Activity:
Please make an exact copy of the listing, without the pictures.

· · ·

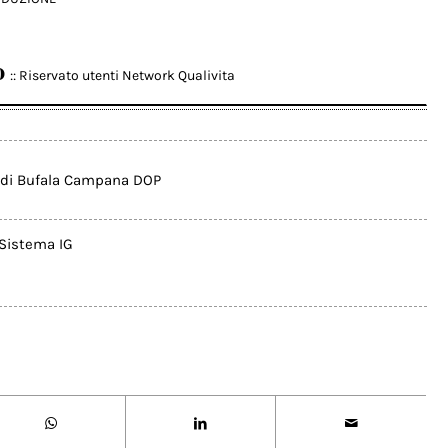
o
:: Riservato utenti Network Qualivita
 di Bufala Campana DOP
Sistema IG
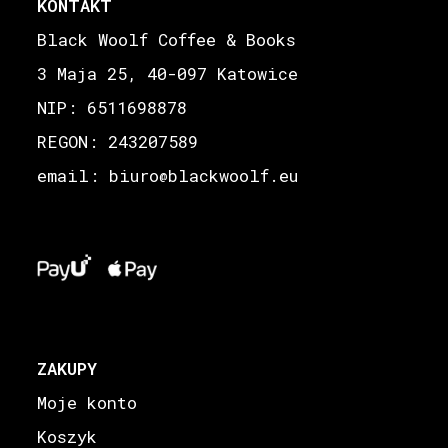
KONTAKT
Black Woolf Coffee & Books
3 Maja 25, 40-097 Katowice
NIP: 6511698878
REGON: 243207589
email: biuro
blackwoolf.eu
@
ZAKUPY
Moje konto
Koszyk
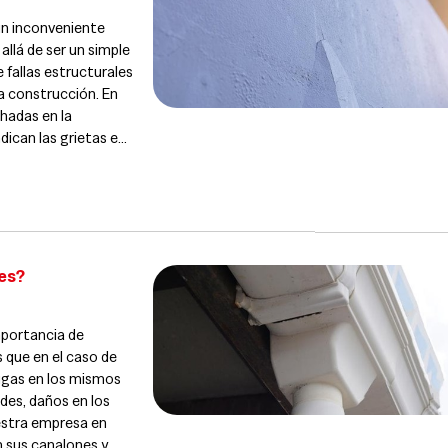
 un inconveniente
llá de ser un simple
e fallas estructurales
a construcción. En
hadas en la
dican las grietas en
es?
portancia de
s que en el caso de
ugas en los mismos
des, daños en los
estra empresa en
n sus canalones y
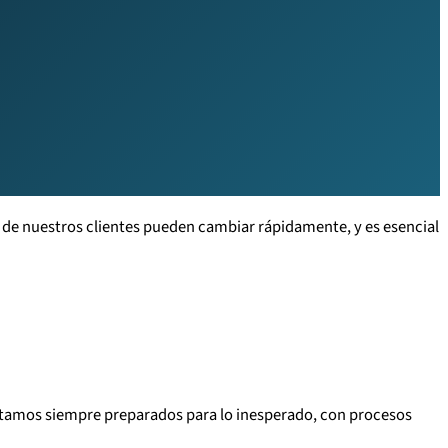
de nuestros clientes pueden cambiar rápidamente, y es esencial
Estamos siempre preparados para lo inesperado, con procesos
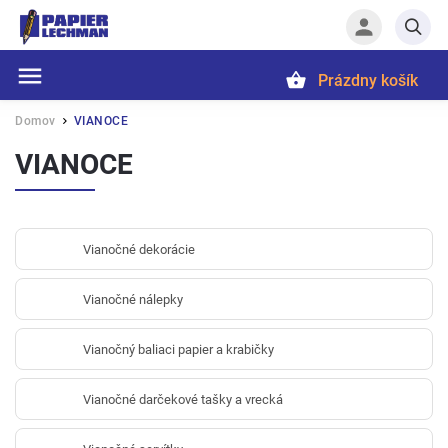
Prázdny košík
Hľadať
Domov
VIANOCE
/
VIANOCE
Vianočné dekorácie
Vianočné nálepky
Vianočný baliaci papier a krabičky
Vianočné darčekové tašky a vrecká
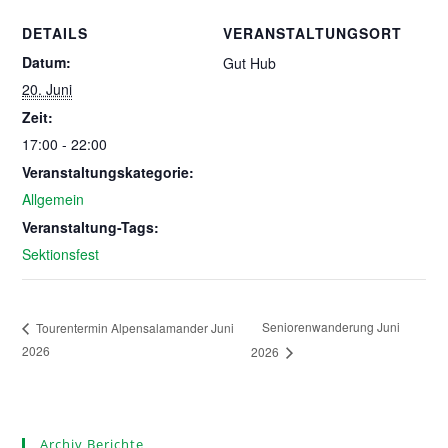
DETAILS
VERANSTALTUNGSORT
Datum:
Gut Hub
20. Juni
Zeit:
17:00 - 22:00
Veranstaltungskategorie:
Allgemein
Veranstaltung-Tags:
Sektionsfest
Seniorenwanderung Juni
Tourentermin Alpensalamander Juni
2026
2026
Archiv Berichte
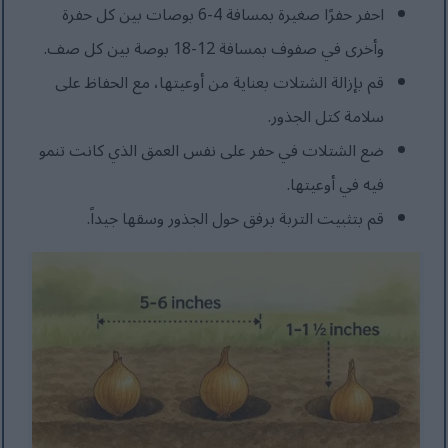
احفر حفرًا صغيرة بمسافة 4-6 بوصات بين كل حفرة
وأخرى في صفوف بمسافة 12-18 بوصة بين كل صف.
قم بإزالة الشتلات بعناية من أوعيتها، مع الحفاظ على
سلامة كتل الجذور.
ضع الشتلات في حفر على نفس العمق الذي كانت تنمو
فيه في أوعيتها.
قم بتثبيت التربة برفق حول الجذور وسقها جيداً.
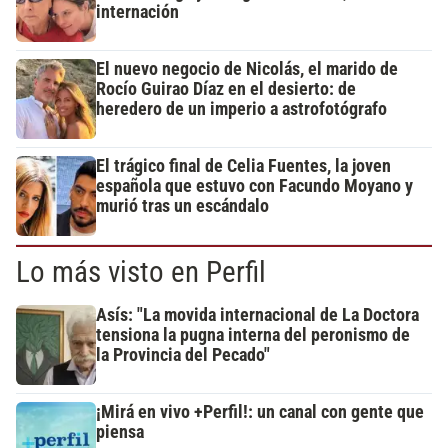
internación
El nuevo negocio de Nicolás, el marido de
Rocío Guirao Díaz en el desierto: de
heredero de un imperio a astrofotógrafo
El trágico final de Celia Fuentes, la joven
española que estuvo con Facundo Moyano y
murió tras un escándalo
Lo más visto en Perfil
Asís: "La movida internacional de La Doctora
tensiona la pugna interna del peronismo de
la Provincia del Pecado"
¡Mirá en vivo +Perfil!: un canal con gente que
piensa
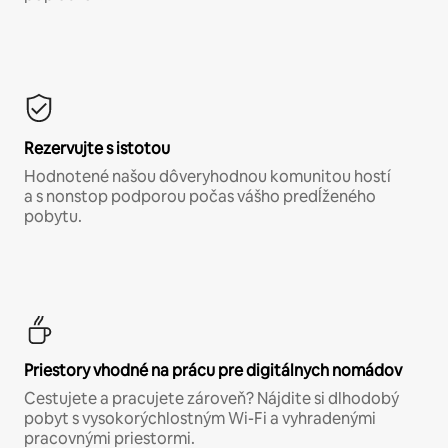
Rezervujte s istotou
Hodnotené našou dôveryhodnou komunitou hostí
a s nonstop podporou počas vášho predĺženého
pobytu.
Priestory vhodné na prácu pre digitálnych nomádov
Cestujete a pracujete zároveň? Nájdite si dlhodobý
pobyt s vysokorýchlostným Wi-Fi a vyhradenými
pracovnými priestormi.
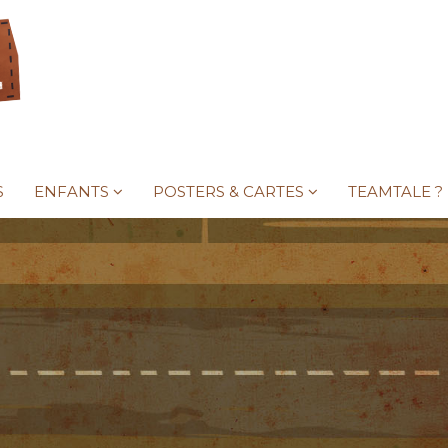
S
ENFANTS
POSTERS & CARTES
TEAMTALE ?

· · ·

Response to this task:
o
:: Riservato utenti Network Qualivita
 di Bufala Campana DOP
Sistema IG
KONTAKT
Black Woolf Coffee & Books
3 Maja 25, 40-097 Katowice
NIP: 6511698878
REGON: 243207589
email: biuro
blackwoolf.eu
@
ZAKUPY
Moje konto
Koszyk
 un inconveniente
llá de ser un simple
e fallas estructurales
a construcción. En
hadas en la
dican las grietas en
es?
portancia de
s que en el caso de
ugas en los mismos
des, daños en los
estra empresa en
n sus canalones y
de nuestros clientes pueden cambiar rápidamente, y es esencial
Estamos siempre preparados para lo inesperado, con procesos
Prázdny košík
Hľadať
Domov
VIANOCE
/
VIANOCE
Vianočné dekorácie
Vianočné nálepky
Vianočný baliaci papier a krabičky
Vianočné darčekové tašky a vrecká
DETAILS
VERANSTALTUNGSORT
Datum:
Gut Hub
20. Juni
Zeit:
17:00 - 22:00
Veranstaltungskategorie:
Allgemein
Veranstaltung-Tags:
Sektionsfest
Seniorenwanderung Juni
Tourentermin Alpensalamander Juni
2026
2026
Archiv Berichte
احفر حفرًا صغيرة بمسافة 4-6 بوصات بين كل حفرة
وأخرى في صفوف بمسافة 12-18 بوصة بين كل صف.
قم بإزالة الشتلات بعناية من أوعيتها، مع الحفاظ على
سلامة كتل الجذور.
ضع الشتلات في حفر على نفس العمق الذي كانت تنمو
فيه في أوعيتها.
قم بتثبيت التربة برفق حول الجذور وسقها جيداً.
internación
El nuevo negocio de Nicolás, el marido de
Rocío Guirao Díaz en el desierto: de
heredero de un imperio a astrofotógrafo
El trágico final de Celia Fuentes, la joven
española que estuvo con Facundo Moyano y
murió tras un escándalo
Lo más visto en Perfil
Asís: "La movida internacional de La Doctora
tensiona la pugna interna del peronismo de
la Provincia del Pecado"
¡Mirá en vivo +Perfil!: un canal con gente que
piensa
Rezervujte s istotou
Hodnotené našou dôveryhodnou komunitou hostí
a s nonstop podporou počas vášho predĺženého
pobytu.
Priestory vhodné na prácu pre digitálnych nomádov
Cestujete a pracujete zároveň? Nájdite si dlhodobý
pobyt s vysokorýchlostným Wi-Fi a vyhradenými
pracovnými priestormi.
S
ENFANTS
POSTERS & CARTES
TEAMTALE ?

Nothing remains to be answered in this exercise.